**** Material for this task
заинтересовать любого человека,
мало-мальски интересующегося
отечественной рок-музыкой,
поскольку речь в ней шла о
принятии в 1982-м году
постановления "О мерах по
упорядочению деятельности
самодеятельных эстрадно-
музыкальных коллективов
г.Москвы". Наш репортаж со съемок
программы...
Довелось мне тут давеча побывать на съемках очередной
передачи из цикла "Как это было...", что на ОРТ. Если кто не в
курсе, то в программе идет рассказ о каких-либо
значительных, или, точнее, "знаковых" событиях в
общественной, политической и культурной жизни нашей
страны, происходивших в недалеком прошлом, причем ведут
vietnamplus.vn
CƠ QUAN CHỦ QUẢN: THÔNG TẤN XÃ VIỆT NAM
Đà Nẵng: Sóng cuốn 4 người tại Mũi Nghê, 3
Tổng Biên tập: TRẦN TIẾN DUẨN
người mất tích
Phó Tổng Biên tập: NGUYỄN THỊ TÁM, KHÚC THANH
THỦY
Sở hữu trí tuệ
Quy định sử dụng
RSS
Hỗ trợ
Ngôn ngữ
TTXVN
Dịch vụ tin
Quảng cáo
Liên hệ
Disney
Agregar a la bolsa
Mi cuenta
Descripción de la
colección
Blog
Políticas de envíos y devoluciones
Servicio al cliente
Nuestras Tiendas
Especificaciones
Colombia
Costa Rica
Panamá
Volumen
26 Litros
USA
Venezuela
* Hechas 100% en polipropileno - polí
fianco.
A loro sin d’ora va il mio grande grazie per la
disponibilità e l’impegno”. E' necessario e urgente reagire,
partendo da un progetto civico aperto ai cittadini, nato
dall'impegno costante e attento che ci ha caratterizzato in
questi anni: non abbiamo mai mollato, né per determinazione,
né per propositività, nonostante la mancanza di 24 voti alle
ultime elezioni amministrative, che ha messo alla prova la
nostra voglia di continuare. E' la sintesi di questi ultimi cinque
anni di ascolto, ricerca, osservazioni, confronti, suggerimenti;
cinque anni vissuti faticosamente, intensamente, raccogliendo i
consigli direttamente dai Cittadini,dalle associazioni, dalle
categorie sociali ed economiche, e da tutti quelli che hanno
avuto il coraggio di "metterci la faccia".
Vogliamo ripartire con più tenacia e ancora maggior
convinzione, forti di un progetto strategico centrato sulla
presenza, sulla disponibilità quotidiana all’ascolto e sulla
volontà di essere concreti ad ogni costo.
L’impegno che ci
********
* _Task description_
Among the entries, count how many lines hold the string "Tổng", then state only that number.

* _Answer box_
2